**Work to do**
Write out the listing below word for word, from its first line up to and including the line that contains "locality: Bolivian Amazonia, State", and stop there.

[Saved entries]
----------------------------------------
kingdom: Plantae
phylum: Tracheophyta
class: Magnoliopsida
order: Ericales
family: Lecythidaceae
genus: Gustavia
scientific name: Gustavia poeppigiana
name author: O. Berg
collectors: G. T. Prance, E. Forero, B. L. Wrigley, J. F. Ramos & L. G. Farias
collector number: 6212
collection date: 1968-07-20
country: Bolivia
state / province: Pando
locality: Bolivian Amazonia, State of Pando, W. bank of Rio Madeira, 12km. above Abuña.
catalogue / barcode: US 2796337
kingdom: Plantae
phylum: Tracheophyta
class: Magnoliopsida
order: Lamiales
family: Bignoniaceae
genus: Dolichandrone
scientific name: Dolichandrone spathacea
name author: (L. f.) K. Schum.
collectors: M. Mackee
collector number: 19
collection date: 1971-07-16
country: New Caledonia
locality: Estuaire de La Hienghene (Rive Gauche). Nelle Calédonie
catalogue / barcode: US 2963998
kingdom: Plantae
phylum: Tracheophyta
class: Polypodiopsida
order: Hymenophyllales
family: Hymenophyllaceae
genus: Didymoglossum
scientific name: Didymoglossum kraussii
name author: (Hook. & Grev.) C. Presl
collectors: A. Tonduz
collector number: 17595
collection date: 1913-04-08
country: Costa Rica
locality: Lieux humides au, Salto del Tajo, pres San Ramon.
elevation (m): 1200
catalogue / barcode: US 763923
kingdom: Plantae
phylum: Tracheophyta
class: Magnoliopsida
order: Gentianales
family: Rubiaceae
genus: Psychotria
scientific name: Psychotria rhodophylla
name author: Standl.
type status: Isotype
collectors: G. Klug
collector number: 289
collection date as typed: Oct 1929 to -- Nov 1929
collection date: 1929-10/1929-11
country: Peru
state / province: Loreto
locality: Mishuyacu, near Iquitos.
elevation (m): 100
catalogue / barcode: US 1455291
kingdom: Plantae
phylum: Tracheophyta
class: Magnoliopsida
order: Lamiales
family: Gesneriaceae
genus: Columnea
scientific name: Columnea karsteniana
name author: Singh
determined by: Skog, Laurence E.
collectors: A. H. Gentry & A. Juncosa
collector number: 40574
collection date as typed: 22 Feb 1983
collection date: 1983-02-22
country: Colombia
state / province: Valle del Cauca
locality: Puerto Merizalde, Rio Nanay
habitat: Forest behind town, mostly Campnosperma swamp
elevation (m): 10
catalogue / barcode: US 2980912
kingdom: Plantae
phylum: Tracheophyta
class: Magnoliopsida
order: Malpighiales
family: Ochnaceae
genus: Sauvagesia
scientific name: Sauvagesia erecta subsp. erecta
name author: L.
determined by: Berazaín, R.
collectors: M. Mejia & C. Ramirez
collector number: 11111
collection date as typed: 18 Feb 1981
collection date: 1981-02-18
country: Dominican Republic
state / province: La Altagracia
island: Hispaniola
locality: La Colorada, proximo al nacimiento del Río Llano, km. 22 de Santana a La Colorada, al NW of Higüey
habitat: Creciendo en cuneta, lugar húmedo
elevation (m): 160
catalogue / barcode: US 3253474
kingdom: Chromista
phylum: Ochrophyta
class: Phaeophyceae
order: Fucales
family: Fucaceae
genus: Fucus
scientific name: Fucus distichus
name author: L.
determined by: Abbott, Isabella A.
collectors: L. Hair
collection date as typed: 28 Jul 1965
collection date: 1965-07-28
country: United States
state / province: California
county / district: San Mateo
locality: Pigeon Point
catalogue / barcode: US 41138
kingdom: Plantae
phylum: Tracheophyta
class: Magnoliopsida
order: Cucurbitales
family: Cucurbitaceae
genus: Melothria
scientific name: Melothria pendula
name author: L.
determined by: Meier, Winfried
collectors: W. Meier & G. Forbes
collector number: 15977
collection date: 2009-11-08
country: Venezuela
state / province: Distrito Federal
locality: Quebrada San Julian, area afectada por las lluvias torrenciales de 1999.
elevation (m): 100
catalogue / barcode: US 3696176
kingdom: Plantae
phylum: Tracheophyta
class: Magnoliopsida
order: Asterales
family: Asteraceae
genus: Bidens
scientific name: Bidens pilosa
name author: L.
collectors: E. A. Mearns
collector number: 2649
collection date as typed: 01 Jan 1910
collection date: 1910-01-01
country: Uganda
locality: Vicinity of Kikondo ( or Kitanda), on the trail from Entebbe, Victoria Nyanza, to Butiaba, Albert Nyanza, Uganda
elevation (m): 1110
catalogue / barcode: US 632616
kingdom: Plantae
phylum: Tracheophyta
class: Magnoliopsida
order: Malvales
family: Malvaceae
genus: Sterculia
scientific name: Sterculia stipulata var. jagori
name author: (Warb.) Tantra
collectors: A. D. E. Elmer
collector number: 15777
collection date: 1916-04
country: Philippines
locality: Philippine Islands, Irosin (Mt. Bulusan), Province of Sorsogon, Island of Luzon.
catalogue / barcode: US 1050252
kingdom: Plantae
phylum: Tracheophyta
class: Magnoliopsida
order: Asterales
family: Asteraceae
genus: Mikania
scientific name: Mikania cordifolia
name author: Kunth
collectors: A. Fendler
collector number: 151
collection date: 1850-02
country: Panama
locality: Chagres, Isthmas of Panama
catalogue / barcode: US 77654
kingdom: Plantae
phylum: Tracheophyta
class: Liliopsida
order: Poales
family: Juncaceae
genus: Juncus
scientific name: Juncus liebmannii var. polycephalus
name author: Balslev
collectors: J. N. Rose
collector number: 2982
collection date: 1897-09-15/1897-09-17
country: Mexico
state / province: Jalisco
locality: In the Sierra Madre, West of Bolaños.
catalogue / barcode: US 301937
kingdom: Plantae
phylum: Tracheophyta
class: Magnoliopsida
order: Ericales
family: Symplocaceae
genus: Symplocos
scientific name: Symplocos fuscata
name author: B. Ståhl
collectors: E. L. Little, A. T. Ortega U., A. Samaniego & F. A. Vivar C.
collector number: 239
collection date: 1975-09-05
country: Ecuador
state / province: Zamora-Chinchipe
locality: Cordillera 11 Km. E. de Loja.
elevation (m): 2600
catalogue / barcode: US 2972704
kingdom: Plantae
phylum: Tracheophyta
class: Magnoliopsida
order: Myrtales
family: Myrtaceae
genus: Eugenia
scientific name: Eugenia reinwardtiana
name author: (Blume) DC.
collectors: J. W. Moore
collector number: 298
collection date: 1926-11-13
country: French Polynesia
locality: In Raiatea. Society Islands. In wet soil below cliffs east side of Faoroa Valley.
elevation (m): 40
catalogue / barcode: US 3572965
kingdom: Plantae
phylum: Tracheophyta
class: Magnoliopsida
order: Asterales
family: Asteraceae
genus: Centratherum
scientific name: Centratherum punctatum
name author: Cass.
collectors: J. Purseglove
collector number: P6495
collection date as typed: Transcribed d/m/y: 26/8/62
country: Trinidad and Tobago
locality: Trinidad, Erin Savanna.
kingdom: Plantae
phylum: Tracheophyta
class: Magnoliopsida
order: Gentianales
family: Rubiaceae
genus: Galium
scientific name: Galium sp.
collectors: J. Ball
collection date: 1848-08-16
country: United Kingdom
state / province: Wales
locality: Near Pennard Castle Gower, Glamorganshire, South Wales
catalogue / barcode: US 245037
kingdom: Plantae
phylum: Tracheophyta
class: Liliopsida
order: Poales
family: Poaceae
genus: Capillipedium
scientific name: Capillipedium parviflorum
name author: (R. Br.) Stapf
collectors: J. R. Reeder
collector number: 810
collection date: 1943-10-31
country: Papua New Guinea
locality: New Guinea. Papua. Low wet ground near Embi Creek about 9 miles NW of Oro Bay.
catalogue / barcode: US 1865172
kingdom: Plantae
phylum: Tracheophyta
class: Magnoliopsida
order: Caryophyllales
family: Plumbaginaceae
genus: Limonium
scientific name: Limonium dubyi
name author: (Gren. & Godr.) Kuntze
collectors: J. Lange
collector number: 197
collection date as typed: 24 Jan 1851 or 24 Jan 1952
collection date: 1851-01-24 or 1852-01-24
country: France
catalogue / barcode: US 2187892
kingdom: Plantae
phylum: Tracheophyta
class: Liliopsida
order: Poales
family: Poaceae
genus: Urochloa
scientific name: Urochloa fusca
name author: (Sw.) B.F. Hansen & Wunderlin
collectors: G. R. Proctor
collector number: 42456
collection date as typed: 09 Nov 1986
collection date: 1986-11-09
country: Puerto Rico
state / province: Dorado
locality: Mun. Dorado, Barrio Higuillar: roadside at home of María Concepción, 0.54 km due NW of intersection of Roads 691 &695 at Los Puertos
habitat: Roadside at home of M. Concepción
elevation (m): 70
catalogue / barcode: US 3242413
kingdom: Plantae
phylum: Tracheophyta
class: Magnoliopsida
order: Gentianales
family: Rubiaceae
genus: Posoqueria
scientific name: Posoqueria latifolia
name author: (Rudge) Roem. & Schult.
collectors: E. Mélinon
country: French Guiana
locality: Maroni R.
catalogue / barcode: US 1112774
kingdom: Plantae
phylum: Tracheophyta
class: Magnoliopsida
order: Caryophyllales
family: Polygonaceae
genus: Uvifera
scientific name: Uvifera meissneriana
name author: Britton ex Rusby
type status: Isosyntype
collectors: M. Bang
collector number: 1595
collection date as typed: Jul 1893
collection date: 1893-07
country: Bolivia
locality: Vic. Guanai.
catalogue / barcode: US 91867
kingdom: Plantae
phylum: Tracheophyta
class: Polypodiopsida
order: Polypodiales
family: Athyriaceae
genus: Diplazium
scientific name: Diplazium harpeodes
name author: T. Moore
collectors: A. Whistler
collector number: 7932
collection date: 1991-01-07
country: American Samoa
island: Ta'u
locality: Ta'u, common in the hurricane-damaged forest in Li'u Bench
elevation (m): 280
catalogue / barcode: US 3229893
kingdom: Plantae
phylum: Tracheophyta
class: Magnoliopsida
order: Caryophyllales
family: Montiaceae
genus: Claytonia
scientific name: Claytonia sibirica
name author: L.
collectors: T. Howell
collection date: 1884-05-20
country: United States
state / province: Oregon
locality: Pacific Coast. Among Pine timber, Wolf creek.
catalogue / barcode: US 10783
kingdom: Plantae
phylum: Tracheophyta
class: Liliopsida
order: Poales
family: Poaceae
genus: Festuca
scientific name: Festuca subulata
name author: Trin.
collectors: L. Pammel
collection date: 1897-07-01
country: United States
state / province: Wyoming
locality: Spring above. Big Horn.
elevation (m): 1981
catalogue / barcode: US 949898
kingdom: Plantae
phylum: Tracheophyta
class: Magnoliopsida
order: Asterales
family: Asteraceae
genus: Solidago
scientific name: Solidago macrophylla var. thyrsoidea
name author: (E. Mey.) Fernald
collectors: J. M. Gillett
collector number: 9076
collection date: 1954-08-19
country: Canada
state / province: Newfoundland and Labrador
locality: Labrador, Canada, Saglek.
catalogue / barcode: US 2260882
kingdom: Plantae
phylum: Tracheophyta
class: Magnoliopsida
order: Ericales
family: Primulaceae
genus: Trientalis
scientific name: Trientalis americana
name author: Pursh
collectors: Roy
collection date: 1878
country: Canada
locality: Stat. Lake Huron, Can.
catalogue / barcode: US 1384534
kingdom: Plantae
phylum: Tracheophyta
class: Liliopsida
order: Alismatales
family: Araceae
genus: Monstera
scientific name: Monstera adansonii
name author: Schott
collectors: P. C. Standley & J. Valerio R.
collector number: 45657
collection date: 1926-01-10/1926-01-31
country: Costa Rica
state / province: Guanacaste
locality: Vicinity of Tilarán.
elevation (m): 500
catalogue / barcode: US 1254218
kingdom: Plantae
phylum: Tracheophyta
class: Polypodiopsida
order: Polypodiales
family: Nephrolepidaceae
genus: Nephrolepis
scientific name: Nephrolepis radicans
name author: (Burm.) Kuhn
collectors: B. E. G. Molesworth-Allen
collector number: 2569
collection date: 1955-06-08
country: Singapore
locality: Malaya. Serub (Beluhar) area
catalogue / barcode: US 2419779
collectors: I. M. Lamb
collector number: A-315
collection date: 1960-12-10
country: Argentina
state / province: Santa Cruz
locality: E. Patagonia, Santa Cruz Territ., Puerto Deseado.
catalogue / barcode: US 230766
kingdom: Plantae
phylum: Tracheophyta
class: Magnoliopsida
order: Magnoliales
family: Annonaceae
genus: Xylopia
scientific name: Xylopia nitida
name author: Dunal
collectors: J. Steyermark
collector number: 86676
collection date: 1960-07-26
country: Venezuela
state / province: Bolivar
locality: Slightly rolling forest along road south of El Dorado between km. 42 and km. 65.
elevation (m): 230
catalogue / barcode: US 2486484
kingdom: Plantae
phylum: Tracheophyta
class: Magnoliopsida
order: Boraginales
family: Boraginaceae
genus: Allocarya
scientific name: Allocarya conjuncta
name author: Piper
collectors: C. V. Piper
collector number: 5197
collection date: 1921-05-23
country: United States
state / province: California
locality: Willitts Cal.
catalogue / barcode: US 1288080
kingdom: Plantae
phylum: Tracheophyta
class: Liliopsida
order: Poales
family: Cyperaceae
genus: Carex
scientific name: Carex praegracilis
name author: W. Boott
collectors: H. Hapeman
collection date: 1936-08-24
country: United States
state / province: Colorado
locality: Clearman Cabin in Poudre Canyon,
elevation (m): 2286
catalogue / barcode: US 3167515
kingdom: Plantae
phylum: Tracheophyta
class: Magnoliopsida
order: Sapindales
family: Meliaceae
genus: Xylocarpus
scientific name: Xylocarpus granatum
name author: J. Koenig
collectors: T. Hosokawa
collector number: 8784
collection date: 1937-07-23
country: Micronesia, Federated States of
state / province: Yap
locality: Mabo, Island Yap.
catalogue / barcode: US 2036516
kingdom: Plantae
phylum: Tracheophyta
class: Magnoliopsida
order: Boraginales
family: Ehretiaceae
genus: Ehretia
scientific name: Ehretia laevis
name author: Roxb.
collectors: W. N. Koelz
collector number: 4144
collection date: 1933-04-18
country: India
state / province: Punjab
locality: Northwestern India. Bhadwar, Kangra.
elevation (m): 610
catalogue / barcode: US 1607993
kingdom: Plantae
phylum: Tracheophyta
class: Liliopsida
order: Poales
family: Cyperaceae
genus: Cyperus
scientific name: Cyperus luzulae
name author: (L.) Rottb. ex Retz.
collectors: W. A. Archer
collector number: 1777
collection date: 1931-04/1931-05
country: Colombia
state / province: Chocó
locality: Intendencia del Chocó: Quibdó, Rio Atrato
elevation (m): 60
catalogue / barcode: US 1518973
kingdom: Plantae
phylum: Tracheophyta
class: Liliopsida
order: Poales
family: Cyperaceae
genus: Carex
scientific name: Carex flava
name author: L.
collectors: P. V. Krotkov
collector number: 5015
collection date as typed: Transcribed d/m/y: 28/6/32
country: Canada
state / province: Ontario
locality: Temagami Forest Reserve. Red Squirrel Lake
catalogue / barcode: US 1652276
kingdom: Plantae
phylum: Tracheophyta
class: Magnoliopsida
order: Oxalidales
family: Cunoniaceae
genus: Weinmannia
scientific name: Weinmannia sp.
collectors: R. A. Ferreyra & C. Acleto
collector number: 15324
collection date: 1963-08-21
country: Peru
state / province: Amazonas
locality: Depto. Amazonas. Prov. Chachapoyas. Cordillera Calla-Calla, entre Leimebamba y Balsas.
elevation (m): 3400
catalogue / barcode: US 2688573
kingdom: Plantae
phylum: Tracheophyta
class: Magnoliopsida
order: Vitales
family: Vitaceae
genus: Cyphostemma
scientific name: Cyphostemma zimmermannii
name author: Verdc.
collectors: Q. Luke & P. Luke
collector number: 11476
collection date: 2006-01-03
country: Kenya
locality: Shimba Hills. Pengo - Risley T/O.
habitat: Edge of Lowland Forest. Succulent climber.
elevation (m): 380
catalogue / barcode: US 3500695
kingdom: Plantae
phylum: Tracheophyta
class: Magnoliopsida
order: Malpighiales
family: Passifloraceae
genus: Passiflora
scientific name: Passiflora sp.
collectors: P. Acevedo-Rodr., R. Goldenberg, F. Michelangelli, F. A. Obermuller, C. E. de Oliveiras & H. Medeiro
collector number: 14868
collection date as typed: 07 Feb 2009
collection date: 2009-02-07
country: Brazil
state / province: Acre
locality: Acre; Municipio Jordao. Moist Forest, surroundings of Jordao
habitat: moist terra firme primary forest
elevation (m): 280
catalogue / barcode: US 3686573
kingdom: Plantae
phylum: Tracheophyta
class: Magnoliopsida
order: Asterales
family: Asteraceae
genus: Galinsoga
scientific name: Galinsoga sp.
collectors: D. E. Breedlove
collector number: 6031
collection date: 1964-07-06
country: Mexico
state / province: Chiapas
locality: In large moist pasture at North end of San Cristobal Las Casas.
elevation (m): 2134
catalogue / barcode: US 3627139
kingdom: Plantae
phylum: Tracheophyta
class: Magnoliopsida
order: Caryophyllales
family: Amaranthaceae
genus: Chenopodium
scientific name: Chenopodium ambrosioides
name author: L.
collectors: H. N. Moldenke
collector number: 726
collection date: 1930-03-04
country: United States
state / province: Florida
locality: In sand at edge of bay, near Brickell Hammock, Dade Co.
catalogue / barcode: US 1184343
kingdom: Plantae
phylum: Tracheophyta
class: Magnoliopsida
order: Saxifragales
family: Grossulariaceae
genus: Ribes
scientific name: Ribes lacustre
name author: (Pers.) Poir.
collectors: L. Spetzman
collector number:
----------------------------------------
**Solution for this task**
kingdom: Plantae
phylum: Tracheophyta
class: Magnoliopsida
order: Ericales
family: Lecythidaceae
genus: Gustavia
scientific name: Gustavia poeppigiana
name author: O. Berg
collectors: G. T. Prance, E. Forero, B. L. Wrigley, J. F. Ramos & L. G. Farias
collector number: 6212
collection date: 1968-07-20
country: Bolivia
state / province: Pando
locality: Bolivian Amazonia, State of Pando, W. bank of Rio Madeira, 12km. above Abuña.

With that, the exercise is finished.